My old T thought my father to be a dangerous man. She actually said that. I told her about some weird stuff he has done over the past five years. I already have distanced myself a lot from him. My gut knows.

To answer your question @Muse , yes, I do regret finding him, but I love his new family even though they barely reach out to me. I have no idea if he has told them something about me that is not true. I suspect it but I also realize they have probably been hurt by him too and they are responding from that hurt by their lack of response.

My husband has said he believes it seems like my father has some kind of chip on his shoulder regarding me....he also thinks that I make my father feel threatened because he parades around as a model christian....my memories of him could shatter his image...The hubbs is really protective of me.
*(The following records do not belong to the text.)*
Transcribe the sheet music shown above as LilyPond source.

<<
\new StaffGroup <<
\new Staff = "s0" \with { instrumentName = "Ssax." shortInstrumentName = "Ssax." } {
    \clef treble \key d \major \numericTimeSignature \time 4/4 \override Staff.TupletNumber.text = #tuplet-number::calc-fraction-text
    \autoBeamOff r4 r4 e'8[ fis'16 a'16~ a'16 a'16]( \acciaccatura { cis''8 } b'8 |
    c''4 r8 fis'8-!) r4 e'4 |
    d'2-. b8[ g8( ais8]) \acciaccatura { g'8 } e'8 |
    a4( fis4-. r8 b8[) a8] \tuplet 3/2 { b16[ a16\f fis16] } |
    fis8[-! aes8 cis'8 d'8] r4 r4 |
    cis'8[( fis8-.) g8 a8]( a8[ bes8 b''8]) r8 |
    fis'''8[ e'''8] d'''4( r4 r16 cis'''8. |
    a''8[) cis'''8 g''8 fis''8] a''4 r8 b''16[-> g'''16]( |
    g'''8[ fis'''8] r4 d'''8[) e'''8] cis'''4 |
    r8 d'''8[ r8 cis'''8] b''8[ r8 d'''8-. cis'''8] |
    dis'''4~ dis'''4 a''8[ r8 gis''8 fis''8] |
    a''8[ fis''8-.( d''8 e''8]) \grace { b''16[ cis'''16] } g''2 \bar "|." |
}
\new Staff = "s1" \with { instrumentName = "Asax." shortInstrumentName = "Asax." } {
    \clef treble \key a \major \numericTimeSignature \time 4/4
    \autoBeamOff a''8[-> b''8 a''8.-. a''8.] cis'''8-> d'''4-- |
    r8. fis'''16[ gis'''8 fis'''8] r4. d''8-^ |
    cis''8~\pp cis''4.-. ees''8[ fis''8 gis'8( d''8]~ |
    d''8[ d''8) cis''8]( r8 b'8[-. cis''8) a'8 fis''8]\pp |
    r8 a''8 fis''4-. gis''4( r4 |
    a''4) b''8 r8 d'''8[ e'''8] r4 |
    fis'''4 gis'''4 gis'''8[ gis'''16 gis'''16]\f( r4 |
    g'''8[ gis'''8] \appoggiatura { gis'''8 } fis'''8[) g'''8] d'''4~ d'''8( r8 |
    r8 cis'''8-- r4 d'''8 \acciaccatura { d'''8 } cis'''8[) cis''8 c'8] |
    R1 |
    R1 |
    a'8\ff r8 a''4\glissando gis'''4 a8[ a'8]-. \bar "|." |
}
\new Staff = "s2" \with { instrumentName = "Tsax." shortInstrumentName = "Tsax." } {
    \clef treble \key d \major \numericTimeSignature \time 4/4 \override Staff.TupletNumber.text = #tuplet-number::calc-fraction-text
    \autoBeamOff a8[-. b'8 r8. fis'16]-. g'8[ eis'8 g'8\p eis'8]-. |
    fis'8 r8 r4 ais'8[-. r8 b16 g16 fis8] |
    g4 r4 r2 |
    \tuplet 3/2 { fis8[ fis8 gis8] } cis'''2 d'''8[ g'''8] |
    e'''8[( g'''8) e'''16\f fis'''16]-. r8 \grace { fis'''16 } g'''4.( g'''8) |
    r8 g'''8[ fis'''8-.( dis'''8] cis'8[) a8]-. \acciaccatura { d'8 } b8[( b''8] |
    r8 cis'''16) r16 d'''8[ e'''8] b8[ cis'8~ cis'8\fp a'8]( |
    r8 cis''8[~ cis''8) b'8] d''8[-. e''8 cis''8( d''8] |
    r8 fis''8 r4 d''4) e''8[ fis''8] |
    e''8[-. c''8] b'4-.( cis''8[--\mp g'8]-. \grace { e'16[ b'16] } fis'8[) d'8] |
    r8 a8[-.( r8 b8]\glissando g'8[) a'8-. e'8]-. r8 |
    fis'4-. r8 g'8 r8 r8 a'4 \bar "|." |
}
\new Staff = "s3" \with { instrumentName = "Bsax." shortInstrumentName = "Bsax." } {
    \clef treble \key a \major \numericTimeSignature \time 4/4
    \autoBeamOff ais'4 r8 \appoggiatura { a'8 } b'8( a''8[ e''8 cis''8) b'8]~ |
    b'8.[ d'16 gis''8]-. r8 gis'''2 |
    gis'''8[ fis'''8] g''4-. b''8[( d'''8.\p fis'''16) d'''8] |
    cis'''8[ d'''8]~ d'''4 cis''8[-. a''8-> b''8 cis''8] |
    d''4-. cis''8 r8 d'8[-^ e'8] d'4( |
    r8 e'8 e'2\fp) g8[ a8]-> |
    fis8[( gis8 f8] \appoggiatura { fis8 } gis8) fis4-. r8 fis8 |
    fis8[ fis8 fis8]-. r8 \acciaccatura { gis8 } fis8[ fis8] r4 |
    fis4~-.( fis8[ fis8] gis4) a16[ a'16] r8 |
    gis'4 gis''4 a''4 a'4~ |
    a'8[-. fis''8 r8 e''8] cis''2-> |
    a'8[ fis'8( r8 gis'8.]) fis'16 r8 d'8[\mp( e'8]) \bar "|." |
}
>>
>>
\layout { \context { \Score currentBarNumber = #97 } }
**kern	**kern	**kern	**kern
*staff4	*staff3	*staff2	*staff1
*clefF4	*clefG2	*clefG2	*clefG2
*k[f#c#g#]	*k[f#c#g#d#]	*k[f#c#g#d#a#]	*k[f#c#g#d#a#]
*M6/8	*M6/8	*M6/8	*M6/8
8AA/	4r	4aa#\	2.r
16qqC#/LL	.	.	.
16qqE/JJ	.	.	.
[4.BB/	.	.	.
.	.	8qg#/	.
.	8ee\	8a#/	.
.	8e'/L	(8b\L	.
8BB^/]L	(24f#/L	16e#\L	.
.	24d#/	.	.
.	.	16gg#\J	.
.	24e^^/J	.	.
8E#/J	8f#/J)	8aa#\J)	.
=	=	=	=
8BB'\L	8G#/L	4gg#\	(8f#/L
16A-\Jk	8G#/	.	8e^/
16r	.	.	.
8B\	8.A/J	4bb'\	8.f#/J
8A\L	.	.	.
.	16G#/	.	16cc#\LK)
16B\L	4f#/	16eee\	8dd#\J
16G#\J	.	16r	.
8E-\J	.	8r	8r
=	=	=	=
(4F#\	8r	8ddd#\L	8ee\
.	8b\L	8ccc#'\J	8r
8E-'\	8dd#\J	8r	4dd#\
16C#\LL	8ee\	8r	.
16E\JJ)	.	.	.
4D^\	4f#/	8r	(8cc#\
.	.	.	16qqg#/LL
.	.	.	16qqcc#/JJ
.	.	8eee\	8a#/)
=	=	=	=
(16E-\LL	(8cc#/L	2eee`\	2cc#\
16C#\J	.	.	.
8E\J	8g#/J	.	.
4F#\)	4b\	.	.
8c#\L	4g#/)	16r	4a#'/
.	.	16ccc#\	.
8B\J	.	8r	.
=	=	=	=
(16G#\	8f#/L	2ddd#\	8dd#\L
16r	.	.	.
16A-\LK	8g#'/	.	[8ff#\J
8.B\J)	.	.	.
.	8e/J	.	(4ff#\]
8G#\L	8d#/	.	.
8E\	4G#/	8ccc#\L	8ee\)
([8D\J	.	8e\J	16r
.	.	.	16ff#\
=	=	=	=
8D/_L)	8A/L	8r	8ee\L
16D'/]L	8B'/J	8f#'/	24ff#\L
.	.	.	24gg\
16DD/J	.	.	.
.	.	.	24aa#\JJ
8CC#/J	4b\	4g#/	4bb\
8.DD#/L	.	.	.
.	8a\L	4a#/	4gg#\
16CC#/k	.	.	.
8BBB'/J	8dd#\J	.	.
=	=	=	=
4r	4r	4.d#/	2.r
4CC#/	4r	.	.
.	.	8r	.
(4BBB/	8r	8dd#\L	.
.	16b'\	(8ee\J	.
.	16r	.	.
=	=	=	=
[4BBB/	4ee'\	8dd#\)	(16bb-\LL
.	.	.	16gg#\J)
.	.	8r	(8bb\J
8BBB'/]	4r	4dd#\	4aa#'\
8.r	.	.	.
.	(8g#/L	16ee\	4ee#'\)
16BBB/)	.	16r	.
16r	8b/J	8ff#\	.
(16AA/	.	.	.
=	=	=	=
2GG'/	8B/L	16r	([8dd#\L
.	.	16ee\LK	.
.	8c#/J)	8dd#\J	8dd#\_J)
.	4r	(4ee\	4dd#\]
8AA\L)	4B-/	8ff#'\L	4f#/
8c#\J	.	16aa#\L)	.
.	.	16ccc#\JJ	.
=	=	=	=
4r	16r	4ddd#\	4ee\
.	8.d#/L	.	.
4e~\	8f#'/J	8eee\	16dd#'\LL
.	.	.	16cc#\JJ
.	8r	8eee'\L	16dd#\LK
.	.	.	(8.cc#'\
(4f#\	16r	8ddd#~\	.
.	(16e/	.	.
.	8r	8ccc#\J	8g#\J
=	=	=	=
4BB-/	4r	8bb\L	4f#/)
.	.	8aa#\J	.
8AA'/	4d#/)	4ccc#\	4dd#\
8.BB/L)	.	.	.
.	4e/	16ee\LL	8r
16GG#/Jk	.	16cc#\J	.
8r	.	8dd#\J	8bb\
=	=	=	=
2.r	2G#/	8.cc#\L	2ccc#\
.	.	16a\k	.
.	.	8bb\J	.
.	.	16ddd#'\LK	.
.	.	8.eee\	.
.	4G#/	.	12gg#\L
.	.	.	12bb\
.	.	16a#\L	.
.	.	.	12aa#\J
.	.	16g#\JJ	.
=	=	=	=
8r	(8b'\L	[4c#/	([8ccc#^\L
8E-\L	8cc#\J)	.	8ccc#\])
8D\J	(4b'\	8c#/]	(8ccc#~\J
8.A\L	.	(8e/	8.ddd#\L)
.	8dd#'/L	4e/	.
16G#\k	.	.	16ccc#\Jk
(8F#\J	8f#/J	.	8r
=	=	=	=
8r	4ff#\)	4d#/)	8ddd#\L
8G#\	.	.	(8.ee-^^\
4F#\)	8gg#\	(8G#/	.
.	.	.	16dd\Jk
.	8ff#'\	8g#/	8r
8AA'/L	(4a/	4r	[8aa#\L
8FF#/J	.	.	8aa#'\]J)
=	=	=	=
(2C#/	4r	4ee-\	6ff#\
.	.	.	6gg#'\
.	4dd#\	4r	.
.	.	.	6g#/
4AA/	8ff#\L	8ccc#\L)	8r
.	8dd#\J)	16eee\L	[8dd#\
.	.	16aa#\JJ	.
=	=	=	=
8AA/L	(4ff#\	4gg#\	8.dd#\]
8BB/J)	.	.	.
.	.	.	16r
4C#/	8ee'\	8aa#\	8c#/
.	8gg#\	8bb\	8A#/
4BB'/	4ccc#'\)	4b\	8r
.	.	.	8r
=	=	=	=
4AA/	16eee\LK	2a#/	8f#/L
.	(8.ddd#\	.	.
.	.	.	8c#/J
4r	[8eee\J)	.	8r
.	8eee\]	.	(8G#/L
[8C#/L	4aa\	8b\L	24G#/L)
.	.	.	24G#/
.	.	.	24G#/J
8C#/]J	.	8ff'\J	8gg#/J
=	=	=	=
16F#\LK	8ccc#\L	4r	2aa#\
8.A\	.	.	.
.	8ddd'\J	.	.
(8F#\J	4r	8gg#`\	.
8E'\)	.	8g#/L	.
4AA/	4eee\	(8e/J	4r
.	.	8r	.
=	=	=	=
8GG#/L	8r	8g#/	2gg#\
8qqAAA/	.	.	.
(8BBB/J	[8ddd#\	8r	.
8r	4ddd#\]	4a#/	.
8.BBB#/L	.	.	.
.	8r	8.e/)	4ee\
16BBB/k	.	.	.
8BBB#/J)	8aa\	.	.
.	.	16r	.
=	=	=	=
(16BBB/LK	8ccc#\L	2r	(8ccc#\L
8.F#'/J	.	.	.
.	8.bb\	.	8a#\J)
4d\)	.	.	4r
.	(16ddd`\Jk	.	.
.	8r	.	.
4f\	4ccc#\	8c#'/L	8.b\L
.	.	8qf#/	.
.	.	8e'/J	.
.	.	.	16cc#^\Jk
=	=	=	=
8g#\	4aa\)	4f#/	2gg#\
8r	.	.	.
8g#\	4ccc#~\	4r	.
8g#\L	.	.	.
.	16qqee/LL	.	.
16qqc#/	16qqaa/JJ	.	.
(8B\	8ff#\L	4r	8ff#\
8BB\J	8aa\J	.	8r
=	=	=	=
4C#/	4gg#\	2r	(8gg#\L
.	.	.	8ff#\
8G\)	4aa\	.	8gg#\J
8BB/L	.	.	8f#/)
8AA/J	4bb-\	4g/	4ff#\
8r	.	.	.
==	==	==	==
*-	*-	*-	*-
I wish I could cut him off and never talk to him again. When I distance from him, he texts me to tell me how beautiful I am and that he misses me. So I respond and PA behavior continues. He is very covert and calculated. It is difficult because that type of behavior is highly triggering for me from my 2008-2011 trauma so it is hard to figure out what is what when it is happening.
 
@EvenStrongerNow: When I said I hoped the emoticon showed you beating your father's head against a wall, it was shorthand for 'I hope the emoticon .... and not your own'. I obviously have no idea how your father said what he said, but from your post I gathered he was smug (irrespective of what had cured him), and it is the smugness that is terribly invalidating of his impact on your life, and not simply the impact of that one statement. Bottom line: don't bang your OWN head against a wall for others' shortcomings.
 
I did not expect my old T to say that at all. I just told her a few things that he has done nowadays where I felt really triggered. I also told her about things he has said while I was in my 2008-2011 trauma as well as that stuff I told you all about in childhood. And at the end of our session, she said it. I will come back later and write about it. I think it's good for me to share with others.